DoD Comptroller Dov Zakheim established a Credit Card Task Force in response to General Accounting Office reports that some military card holders were abusing the privilege. Zakheim also recommended more-extensive auditing and better oversight of charge-card accounts, a 25 percent cut in the number of cards being issued (from 1.6 million to 1.2 million) and stiffer penalties against vendors or contractors who participate in fraudulent schemes. The government's increasing use of charge cards was intended to streamline the procurement process, decrease paperwork and improve accountability. But in the latter category especially, it has fallen short. In some cases, a single individual is responsible for policing use of as many as 1,000 charge accounts.
Zakheim assured taxpayers that less than 5 percent of all Pentagon card purchases are probably fraudulent and that the "vast majority" of its employees use cards responsibly. But such assurances are a little shallow given the fact that Pentagon personnel used plastic to make an estimated $9.2 billion in purchases or travel-related transactions in fiscal 2001. Even a 5 percent cut of that figure adds up to some significant losses.
In another development, the Pentagon's Office of Inspector General (OIG), responding to whistle-blower allegations, found that after six years and a $115 million investment, a $263 million project to design and build an automated travel-management system for the military is way behind schedule and unlikely ever to operate as originally intended. The OIG also warned that another $377 million being sought (representing an 87 percent increase over original projections) to complete the troubled project almost certainly will be throwing bad money after bad.

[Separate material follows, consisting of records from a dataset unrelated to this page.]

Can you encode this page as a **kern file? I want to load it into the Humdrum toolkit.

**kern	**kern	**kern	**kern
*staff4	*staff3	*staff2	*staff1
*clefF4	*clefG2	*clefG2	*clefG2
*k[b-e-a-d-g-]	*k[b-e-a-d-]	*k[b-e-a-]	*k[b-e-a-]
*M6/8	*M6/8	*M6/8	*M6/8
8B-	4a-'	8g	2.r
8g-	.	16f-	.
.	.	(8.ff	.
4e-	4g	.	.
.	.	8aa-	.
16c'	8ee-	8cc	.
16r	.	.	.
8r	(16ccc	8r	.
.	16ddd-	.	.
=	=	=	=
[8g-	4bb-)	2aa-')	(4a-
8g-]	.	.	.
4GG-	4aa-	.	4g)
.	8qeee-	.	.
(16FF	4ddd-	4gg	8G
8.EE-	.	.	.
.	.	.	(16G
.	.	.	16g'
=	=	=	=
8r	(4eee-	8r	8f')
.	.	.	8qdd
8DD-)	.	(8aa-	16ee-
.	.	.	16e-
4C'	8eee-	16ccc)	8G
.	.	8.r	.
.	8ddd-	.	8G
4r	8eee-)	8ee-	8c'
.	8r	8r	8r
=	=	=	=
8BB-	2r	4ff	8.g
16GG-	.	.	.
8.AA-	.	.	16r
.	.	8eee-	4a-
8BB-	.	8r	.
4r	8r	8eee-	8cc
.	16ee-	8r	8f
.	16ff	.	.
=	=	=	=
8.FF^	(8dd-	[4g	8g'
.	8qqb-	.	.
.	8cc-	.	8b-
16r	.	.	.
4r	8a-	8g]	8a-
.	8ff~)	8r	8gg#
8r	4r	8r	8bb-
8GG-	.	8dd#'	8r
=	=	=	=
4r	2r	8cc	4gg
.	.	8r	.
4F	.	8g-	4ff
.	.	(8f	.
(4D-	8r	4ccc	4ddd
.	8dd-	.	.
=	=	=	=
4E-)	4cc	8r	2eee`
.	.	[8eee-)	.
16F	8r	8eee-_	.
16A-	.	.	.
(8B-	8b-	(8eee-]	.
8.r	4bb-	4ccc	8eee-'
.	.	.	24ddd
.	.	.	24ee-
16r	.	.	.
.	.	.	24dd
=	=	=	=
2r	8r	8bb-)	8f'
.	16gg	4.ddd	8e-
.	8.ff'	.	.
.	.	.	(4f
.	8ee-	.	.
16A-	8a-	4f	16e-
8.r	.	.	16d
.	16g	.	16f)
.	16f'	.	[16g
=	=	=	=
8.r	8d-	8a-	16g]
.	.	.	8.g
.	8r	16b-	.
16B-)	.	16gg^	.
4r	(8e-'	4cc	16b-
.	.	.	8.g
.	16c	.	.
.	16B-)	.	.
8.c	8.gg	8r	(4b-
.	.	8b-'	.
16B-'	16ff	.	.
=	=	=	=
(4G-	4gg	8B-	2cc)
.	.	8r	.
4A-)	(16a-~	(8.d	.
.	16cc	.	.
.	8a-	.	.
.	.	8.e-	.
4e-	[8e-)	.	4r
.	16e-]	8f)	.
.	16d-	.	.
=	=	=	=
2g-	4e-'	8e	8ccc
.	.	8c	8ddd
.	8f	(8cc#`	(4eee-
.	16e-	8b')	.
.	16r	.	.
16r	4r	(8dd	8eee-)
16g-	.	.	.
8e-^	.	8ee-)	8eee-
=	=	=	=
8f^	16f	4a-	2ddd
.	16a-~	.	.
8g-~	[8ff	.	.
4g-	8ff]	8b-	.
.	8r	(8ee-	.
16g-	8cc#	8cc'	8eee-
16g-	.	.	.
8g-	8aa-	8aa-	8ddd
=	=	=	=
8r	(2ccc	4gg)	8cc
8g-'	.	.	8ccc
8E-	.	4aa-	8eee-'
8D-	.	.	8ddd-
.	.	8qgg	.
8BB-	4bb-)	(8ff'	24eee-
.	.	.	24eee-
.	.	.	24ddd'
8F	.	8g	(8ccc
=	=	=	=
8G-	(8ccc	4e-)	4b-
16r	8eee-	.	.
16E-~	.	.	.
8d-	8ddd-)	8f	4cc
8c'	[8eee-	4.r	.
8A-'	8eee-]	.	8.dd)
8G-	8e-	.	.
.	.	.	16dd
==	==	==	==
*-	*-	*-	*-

The original contract called for the system to be deployed to 11,000 sites worldwide in just four months. But the project for some reason was exempted from normal acquisition requirements and lacked any planning and performance benchmarks from the start, according to the OIG report. It was intended to "represent the 21st century model of efficiency and service," according to the report. And so it has--at least in terms of government efficiency and service.